That always felt like a stupid retcon, though.
The original concept behind Durotar was that it was reflective of Draenor, before Draenor turned into a super diverse continent of various clumped ecosystems for gameplay purposes rather than a planet with one tileset we knew the orc clans to be associated with. That combined with the timing of Medivh showing up and there being no other environment to go to that wouldn't have been unsustainable for occupation with an extremely scattershot Horde at the time due to pushback from the humans or other environments.
Then we went 3 installments of WoW with no criticism or critique or issue of the living situation other than the requisite "we need to kill 10 quillboars" that every zone has in terms of pushback/expansionism.
The whole "we need X and Y!" didn't really show up until they needed reason for Garrosh to be angry at the Alliance and have youthful orc support beyond "Alex Afrasiabi wanted war back and Metzen wanted a Thrall foil."

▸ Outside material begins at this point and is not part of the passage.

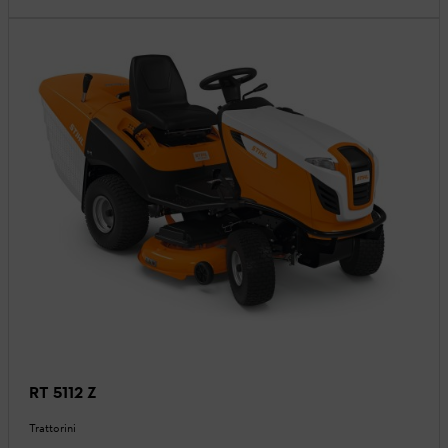
RT 5112 Z
Trattorini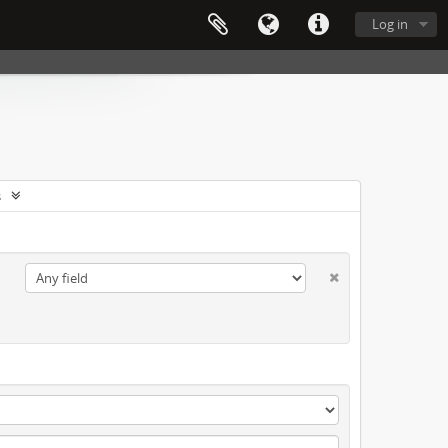
Log in
s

Retcons are retcons, and it's still technically true and a huge fumble now, but it always felt super out of character with the Thrall we saw in Founding of Durotar, who was prone to mercy but also wasn't a damn throwrug. It's as silly as "there's food lines in Westfall but Horde settlements pop up in 40 seconds." Fight for the world's diminished resources, indeed, trailer voice.

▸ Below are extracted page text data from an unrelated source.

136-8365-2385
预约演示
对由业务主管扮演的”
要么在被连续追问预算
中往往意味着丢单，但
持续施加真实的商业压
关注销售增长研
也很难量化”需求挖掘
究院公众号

EDIT: OK, 2.5 installments of WoW. Stuff like Glory did come up. But beyond that, it never felt like it was the intention when it was created as an environment to be in. Founding of Durotar framed the entire thing as a triumphant, successful exodus (that had to happen to stop the Legion in RoC anyway).
Kind of obnoxious how it felt very hamfisted just to have a reason to stay pissed off. They could've come up with myriad other reasons for conflict that didn't frame Thrall as a total failure when the intention (by the writers) is for him to not be anyway. It's one of those awkward disconnects between narrative intent and reality.